====== Excerpt

Workers’ Compensation Claims consist of two types of injuries, accidental personal injuries and occupational diseases. Accidental Personal Injury
Accidental personal injury is defined as “an accidental injury that arises out of and in the course of employment.” Md. LABOR AND EMPLOYMENT Code Ann. § 9-101(b) (1).
Based upon the above definition, there are three elements to an accidental personal injury: 1) accidental injury 2) arises out of the employment, and 3) in the course of the employment. Harris v. Board of Education of Howard County, 375 Md. 21, 825 A.2d 365 (2003).
With regard to the first element, accidental injury, for years, the Court of Appeals required an unusual activity in order to be a compensable claim. Slacum v. Jolley, 153 Md. 343, 138 A. 244 (1927).
This particular element was eliminated in the case of Harris v. Board of Education of Howard County. Under the plain language of the statute, what must be accidental is the injury and not the activity giving rise to the injury. The Court of Appeals stated in the Harris opinion: “consequently what must be unexpected, unintended, or unusual is the resulting injury and not the activity of which the injury arises”. Id.

============
====== Material shown

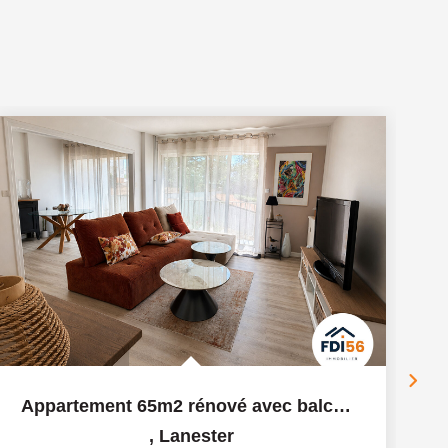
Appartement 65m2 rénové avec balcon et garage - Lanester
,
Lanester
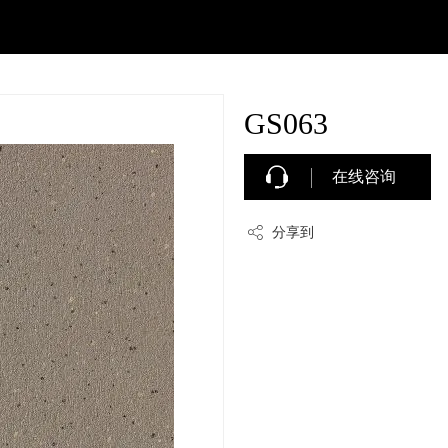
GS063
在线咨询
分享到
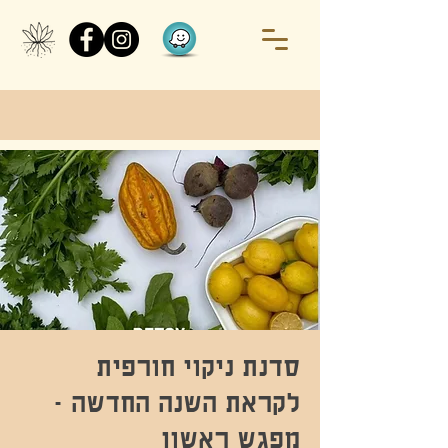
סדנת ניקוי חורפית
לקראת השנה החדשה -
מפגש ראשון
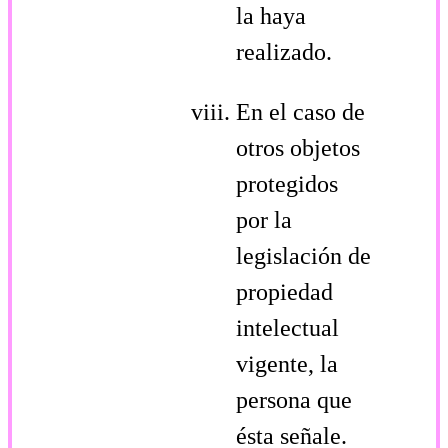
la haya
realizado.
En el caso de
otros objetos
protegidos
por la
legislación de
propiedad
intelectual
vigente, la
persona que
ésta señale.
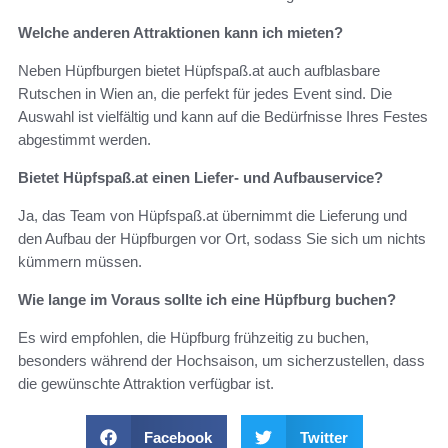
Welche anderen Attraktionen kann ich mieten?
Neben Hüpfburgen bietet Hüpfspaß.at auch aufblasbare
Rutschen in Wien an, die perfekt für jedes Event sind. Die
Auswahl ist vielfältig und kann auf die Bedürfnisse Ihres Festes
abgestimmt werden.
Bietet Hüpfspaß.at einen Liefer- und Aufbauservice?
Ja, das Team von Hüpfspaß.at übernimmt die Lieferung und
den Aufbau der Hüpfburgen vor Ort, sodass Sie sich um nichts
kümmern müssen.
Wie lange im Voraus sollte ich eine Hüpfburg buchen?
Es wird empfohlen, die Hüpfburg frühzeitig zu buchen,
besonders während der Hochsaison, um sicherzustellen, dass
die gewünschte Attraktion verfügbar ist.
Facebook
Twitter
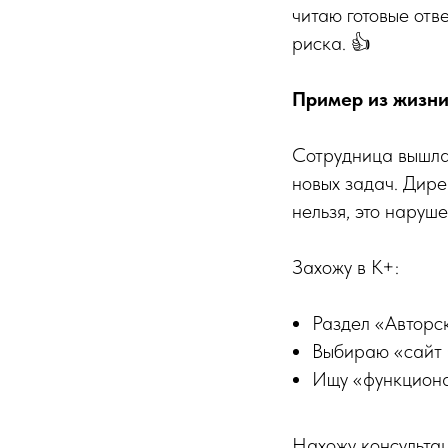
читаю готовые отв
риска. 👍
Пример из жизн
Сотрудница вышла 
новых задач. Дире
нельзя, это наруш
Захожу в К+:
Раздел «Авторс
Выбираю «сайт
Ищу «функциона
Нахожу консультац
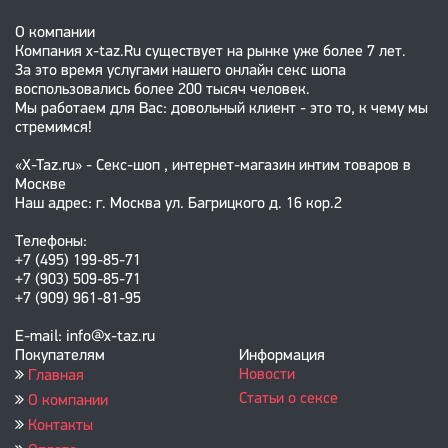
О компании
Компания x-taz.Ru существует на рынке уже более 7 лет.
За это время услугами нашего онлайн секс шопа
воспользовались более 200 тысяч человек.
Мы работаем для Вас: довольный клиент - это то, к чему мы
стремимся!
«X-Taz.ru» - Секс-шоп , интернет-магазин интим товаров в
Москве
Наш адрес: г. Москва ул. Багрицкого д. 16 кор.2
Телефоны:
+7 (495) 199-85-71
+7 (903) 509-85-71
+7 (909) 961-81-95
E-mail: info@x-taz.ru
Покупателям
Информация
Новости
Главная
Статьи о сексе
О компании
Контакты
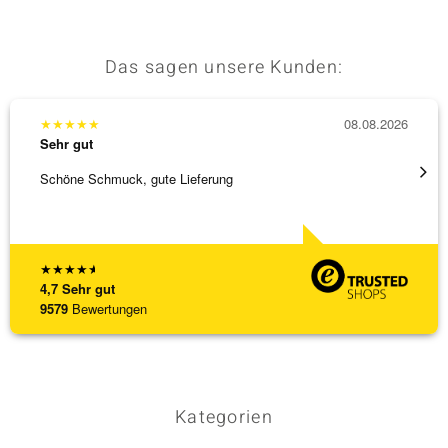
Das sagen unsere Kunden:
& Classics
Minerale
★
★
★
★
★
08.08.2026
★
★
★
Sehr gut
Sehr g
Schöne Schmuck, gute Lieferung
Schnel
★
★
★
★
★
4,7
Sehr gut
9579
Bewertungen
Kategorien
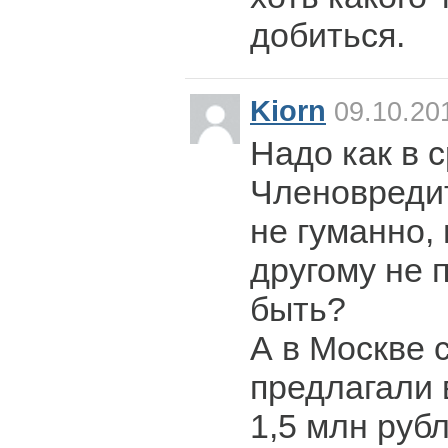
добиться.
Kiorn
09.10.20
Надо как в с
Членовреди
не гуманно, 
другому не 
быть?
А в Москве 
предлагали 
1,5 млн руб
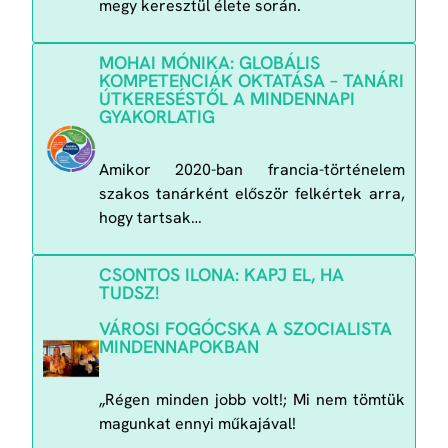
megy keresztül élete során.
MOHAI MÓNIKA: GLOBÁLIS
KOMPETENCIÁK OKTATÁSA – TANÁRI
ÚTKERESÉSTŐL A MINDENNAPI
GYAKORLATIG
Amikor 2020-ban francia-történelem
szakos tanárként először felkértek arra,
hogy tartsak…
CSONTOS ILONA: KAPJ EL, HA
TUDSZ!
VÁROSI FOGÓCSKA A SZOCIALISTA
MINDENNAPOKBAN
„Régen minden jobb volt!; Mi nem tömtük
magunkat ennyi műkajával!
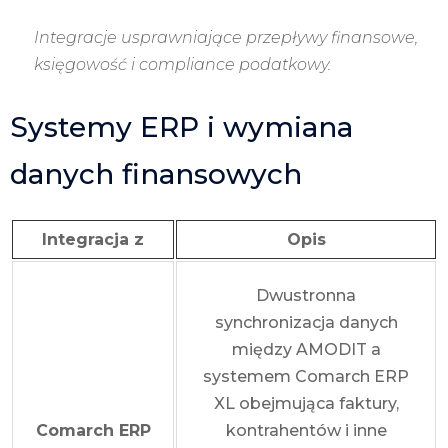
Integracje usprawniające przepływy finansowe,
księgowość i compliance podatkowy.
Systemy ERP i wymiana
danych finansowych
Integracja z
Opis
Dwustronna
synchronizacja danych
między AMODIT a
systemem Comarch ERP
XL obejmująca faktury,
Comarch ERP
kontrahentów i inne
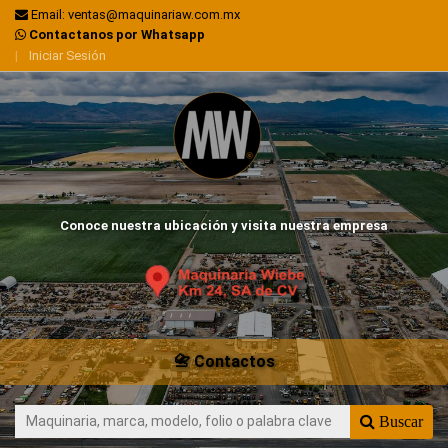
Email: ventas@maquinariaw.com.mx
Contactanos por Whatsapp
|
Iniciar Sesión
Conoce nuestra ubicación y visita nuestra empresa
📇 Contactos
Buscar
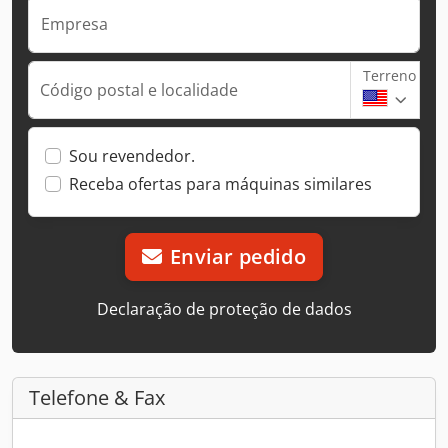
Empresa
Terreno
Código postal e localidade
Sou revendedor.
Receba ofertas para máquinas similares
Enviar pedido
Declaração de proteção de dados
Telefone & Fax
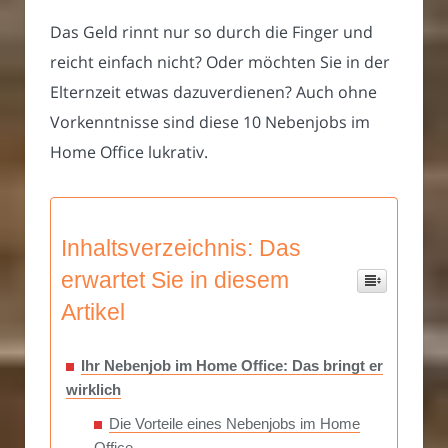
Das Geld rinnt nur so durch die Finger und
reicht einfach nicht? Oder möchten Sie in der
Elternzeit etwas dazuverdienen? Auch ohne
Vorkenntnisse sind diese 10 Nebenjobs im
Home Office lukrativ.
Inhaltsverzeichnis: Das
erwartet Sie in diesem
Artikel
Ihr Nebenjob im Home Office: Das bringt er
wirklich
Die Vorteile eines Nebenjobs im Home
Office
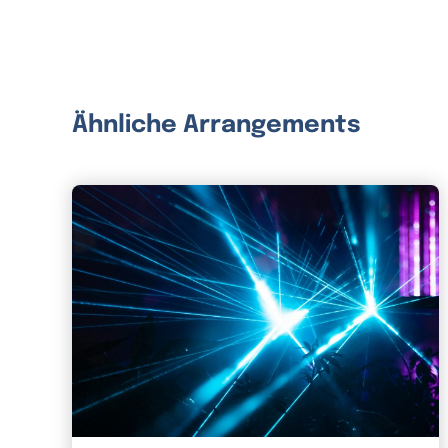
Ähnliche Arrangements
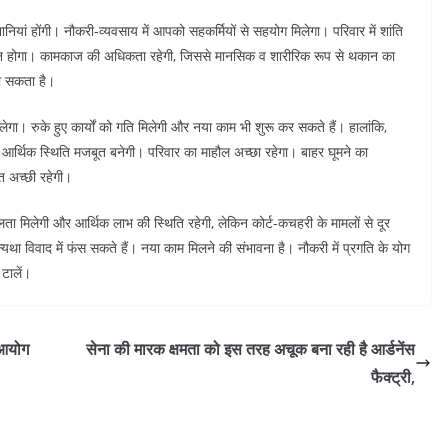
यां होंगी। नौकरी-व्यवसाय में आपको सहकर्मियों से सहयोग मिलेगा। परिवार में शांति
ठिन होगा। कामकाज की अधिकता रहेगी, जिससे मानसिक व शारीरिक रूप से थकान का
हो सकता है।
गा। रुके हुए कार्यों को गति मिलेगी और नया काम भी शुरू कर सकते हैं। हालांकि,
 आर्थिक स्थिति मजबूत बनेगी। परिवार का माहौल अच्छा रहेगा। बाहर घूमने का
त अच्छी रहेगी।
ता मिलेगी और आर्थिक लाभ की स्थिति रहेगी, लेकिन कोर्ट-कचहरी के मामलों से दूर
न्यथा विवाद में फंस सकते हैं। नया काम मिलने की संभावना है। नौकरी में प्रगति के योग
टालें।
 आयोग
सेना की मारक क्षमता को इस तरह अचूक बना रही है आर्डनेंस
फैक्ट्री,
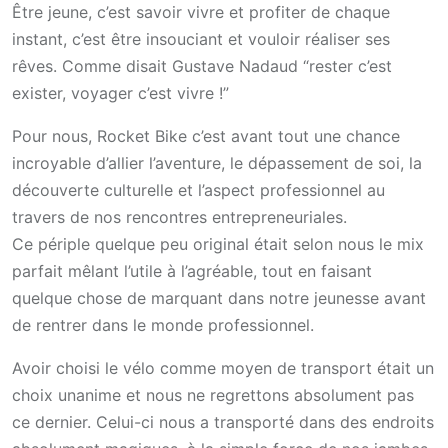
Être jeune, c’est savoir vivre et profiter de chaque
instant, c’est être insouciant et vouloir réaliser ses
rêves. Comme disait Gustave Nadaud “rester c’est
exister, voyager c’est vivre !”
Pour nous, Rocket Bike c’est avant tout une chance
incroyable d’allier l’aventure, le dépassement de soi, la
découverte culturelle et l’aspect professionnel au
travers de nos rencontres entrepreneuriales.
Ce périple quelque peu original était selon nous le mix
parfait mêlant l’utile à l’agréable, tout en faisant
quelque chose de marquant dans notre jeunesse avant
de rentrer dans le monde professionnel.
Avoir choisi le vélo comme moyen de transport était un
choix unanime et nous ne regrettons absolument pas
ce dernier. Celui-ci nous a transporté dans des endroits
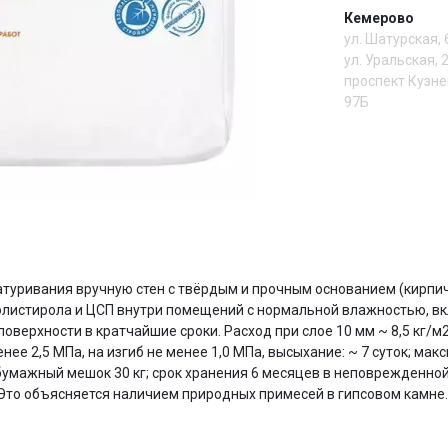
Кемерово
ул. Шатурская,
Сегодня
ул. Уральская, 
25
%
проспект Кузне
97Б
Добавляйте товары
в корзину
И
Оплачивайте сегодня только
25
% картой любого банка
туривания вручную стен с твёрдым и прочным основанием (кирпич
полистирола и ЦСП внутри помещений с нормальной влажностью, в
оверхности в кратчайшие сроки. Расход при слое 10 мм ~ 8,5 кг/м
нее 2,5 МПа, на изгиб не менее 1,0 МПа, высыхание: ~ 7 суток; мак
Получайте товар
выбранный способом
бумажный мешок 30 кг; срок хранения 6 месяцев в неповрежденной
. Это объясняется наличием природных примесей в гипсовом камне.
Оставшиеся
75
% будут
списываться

============

> Prompt A: In the passage on workers' compensation claims, what are the two types of injuries that such claims consist of?
> Prompt B: Continue the passage on workers' compensation claims, starting after its final sentence.

> Final answer A: Accidental personal injuries and occupational diseases.

> Final answer B:
In addition to the requirement of an accidental injury, there are two other elements in order to sustain an accidental personal injury and those elements include, arising out of the employment and the second element is in the course of the employment. “Arises out of” refers to the causal connection between the employment and the injury. An injury arises out of employment when it results from some obligation, condition, or incident of employment.
Montgomery County v. Wade, 345 Md. 1, 9-10, 690 A.2d 990, 994 (1996). The phrase ” ‘arises out of’ requires, not that the performance of an employment-related task be the direct or physical cause of the injury, but, more broadly, that the injury be incidental to the employment, such that it was by reason of the employment that the employee was exposed to the risk resulting in the injury.” Mulready v. University Research Corp., 360 Md. 51, 57, 756 A.2d 575, 578 (2000). Livering v. Richardson’s Restaurant, 374 Md. 566, 823 A 2d 687 (2003).
Maryland has adopted the positional-risk test to determine whether an injury arose out of employment. See Mulready, 360 Md. at 66, 756 A.2d at 583; Wade, 345 Md. at 11, 690 A.2d at 994; Knoche, 282 Md. at 455-57, 385 A.2d at 1183-84.
In Mulready, in the context of a traveling employee, we noted that ‘[u]under the positional-risk test, ‘an injury arises out of employment if it would not have occurred if the employee’s job had not required him to be in the place where he was injured.” 360 Md. at 59, 756 A.2d at 579. “An injury arises “in the course of employment” when it occurs: (1) within the period of employment, (2) at a place where the employee reasonably may be in the performance of his duties, and (3) while he is fulfilling those duties or engaged in doing something incident thereto.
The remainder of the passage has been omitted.